Are you thinking about renting a bagger or have someone come in with bagger use poor and dirty corn for your feed
Snow in mn
Most guys around here run 8 row 30”, or 12 row 22” chopping head on 9770 size combine in eastern Nd.. you can put a non chopping 12 row 30” on one, but 200 bu corn it would take 2 carts and multiple semis to keep ahead of a 12 row in bigger feilds.

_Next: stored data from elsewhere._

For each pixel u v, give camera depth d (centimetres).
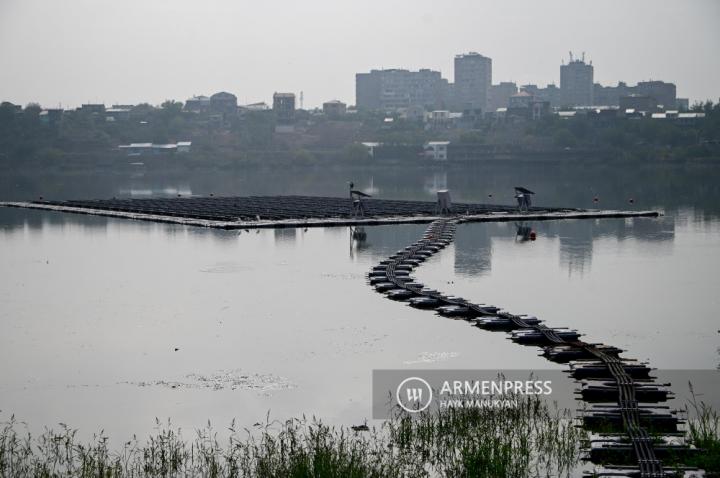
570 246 7525
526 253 7094
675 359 3919
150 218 9950
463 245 7581
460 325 4547
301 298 5291
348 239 8062
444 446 3008
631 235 8312
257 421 3278
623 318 4706
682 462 2752
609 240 7938
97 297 5422
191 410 3397
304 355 4047
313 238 8150
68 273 6362
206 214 10338
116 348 4228
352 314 4822
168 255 7200
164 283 5878
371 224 9231
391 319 4688
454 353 4031
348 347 4159
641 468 2675
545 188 17712
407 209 10975
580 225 9188
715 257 6881
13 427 3266
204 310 4997
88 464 2888
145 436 3164
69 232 8988
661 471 2647
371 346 4172
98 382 3731
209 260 6881
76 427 3253
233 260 6856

Yeah, true! I bet yall have some pretty big, pretty flat, straight, rectangular fields to run in as well, which is what a wider header is really suited to. Trying to run a big, WIDE head around some those curved contours and steep hills of theirs, would be a nightmare IMHO... the tighter the curve of the rows, and the wider the header, the more the end rows get pushed over as the head goes around a curve... and the more one end of the head is running "down in the dirt' and the other end is 3 feet up off the ground on rolling hills, as well. "Contour master" can only do SO much... I think they'd do well to consider factors like that before jumping into going to a 12 row head and big combine... it can really lead to some unforeseen pains in the butt and a lot of expense that turns out to be ill-suited to the conditions they're working in... by all means, in 200 acre fields that are mostly rectangular and half-mile or more long rows that are arrow straight and mostly level, heck run a 24 row header... but for rolling, hilly, curved rows planted on contours and narrow strips?? WHY BOTHER!!! Later! OL J R :)
Enjoyed the video of the action but a lot less talk and more action would be better.
Has the "British" designation ever been explained?
I think Ryan said it has someything to do with the fellow they bought it from.